┌─ Teks yang Diberikan
Langsung ke konten utama

MATERI KODE ETIK KONSELING



KODE ETIK KONSELING
A.    Pengertian
Etik merupakan standar tingkah laku standar seseorang atau sekelompok orang, yang didasarkan atas nilai-nilai yang disepakati. Setiap kelompok profesi pada dasarnya merumuskan standar tingkah lakunya yang dijadikan sebagai pedoman dalam menjalankan tugas dan kewajiban profesional. Standar tingkah laku profesional itu diterjemahkan dari nilai-nilai masyarakat ke dalam bentuk cita-cita yang terstruktur dalm hubungannya dengan orang lain, klien dan masyarakat. Terjemahnya nilai-nilai sebagai bentuk standar itu dirumuskan ke dalam “ kode etik profesi”.[1] 
Kode etik bimbingan dan konseling (BK) di Indonesia merupakan landasan moral dan pedoman tingkah laku profesional yang dijunjung tinggi, diamalkan dan diamankan oleh setiap profesional bimbingan dan konseling Indonesia.[2]


B.     Dasar Kode Etik Profesi BK
1.      Pancasila. Hal ini mengingat profesi bimbingan dan konseling merupakan usaha pelayanan terhadap negara terhadap sesama manusia dalam rangka ikut membina warga negara Indonesia.
2.       Tuntutan profesi, yang mengacu pada kebutuhan dan kebahagiaan klien sesuai dengan norma-norma yang berlaku.[3]
C.    Kualifikasi dan Kegiatan Profesional Konselor
1.      Kualifikasi.
a.       Memiliki nilai, sikap, keterampilan, pengetahuan, serta wawasan dalam bidang profesi bimbingan dan konseling.
b.      Memperoleh pengakuan atas kemampuan dan kewenangan sebagai konselor
c.       Nilai, sikap, keterampilan, pengetahuan dan wawasan yang harus dimiliki konselor adalah sebagai berikut:
1.      Konselor wajib terus-menerus berusaha mengembangkan dan menguasai dirinya.
2.      Konselor wajib memperlihatkan sifat-sifat sederhana, rendah hati, sabar, menepati janji, dapat dipercaya, jujur, tertib dan hormat.
3.      Konselor wajib memiliki rasa tanggung jawab terhadap saran ataupun peringatan yang diberikan kepadanya, khususnya dari rekanseprofesi yang berhubungan dengan pelaksanaan ketentuan tingkah laku profesional.
4.      Konselor wajub mengusahakan mutu kerja yang tinggi dan tidak mengutamakan kepentingan pribadi, termasuk material, finansial dan popularitas.
5.      Konselor wajib terampil dalam menggunakan teknik dan prosedur khusus dengan wawasan luas dan kaidah-kaidah ilmiah.
2.      Pengakuan Kewenangan.
a.       Pengakuan keahlian.
b.      Kewenangan oleh organisasi profesi atas dasar wewenang yang diberikan kepadanya.[4]
D.    Informasi, Testing dan Riset
1.      Penyimpanan dan Penggunaan Informasi.
└─
◆ Petunjuk Pengerjaan:
- A) Jawab pertanyaan berikut berdasarkan teks tentang kode etik konseling:
(i) Menurut bagian "Pengertian", etik didasarkan atas apa?
(ii) Apa saja dua dasar kode etik profesi BK yang disebutkan?
(iii) Kepentingan pribadi apa saja yang tidak boleh diutamakan konselor menurut butir tentang mutu kerja?
- B) Tolong lanjutkan teks tentang kode etik konseling mulai dari kalimat terakhirnya.
┌─ Bagian Data
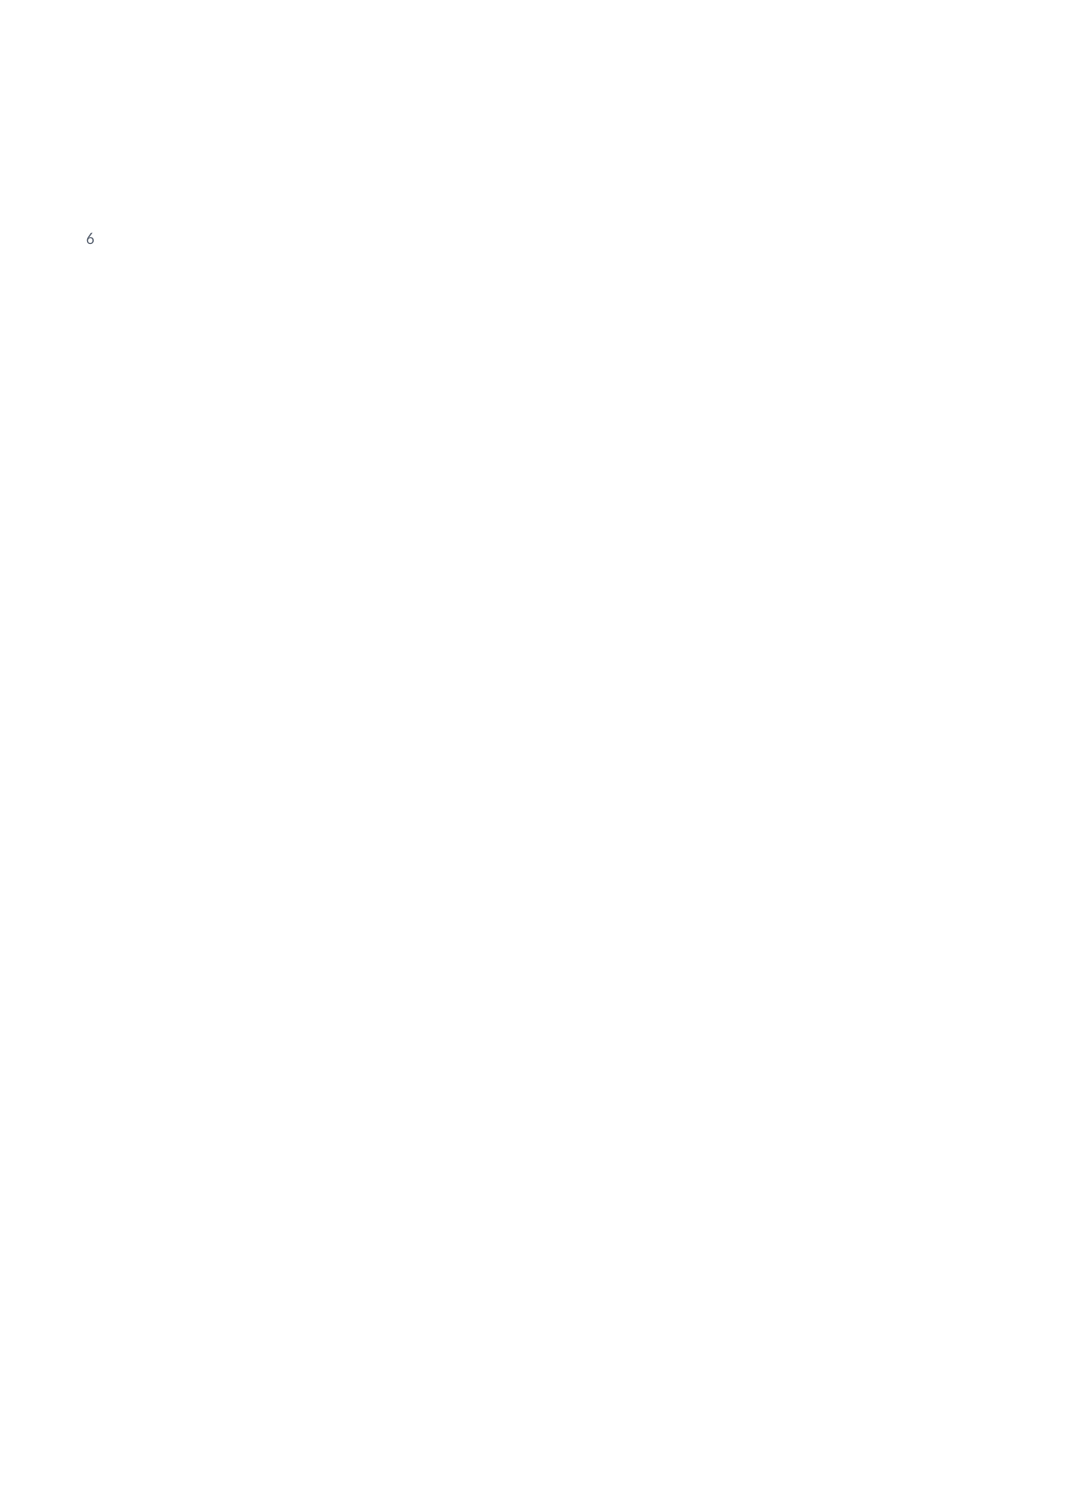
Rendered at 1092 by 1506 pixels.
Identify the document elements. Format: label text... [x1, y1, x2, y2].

text 6 [86, 228, 1023, 249]
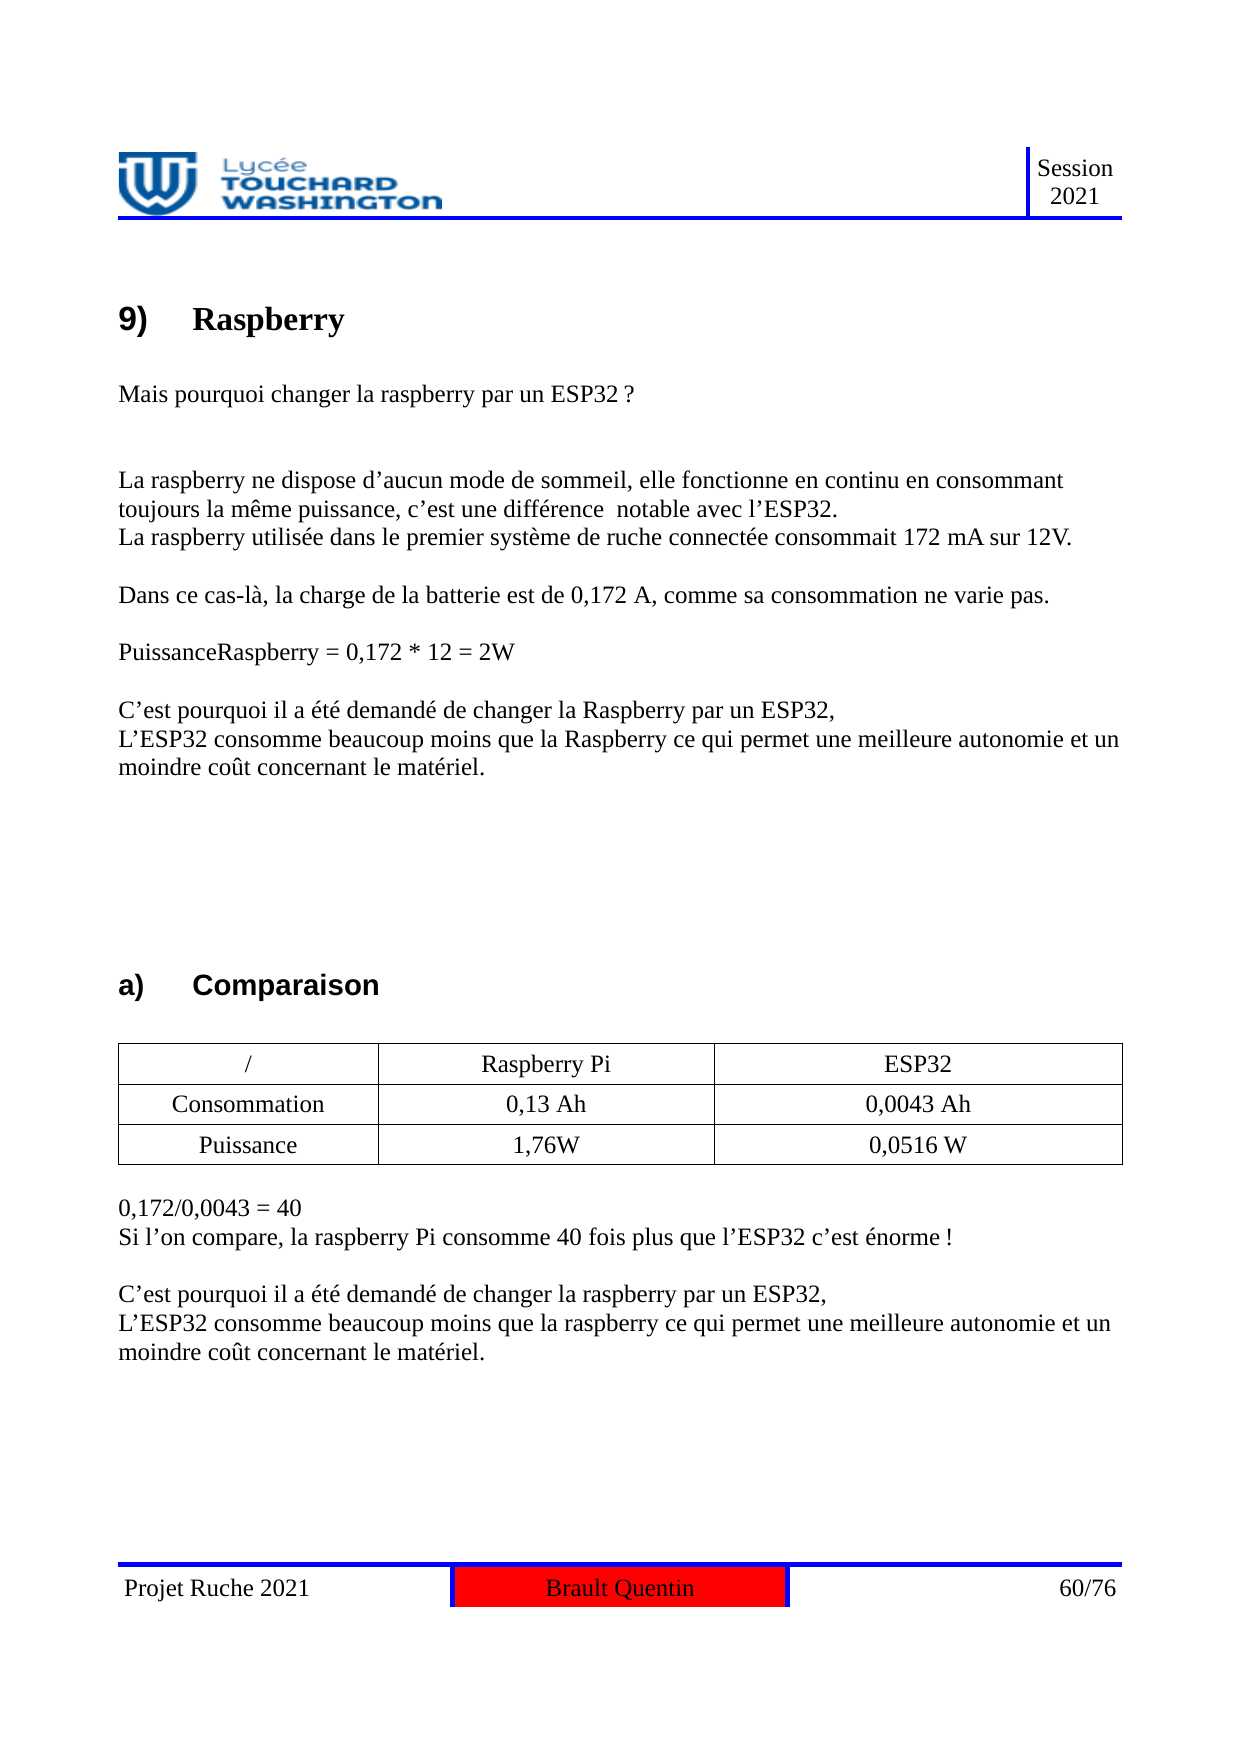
└─
◆ Jawaban Tiap Tugas:
- A)
(i) Nilai-nilai yang disepakati.
(ii) Pancasila dan tuntutan profesi.
(iii) Material, finansial, dan popularitas.

- B)
a.       Catatan tentang diri klien, seperti wawancara, testing, surat-menyurat, rekaman dan data lain, merupakn informasi yang bersifat rahasia dan hanya boleh dipergunakan untuk kepentinganklien.
b.      Pengguuanaan data atau informasi dimungkinkan dipakai untuk keperluan riset atau pendidikan calon konselor sepanjang identitas klien dirahasiakan.
c.       Penyampaian informasi tentang klien kepada keluarganya atau anggota profesi lain membutuhkan persetujuan klien.
d.      Penggunaan informasi tentang klien dalam rangka konsultasi dengan anggota profesi yang sama atau yang lain dapat dibenarkan, asalkan untuk kepentingan klien dan tidak merugikan klien.
e.       Keterangan mengenai informasi profesional hanya boleh diberikan kepada orang yang berwenang menafsirkan dan menggunakannya.
2.      Testing.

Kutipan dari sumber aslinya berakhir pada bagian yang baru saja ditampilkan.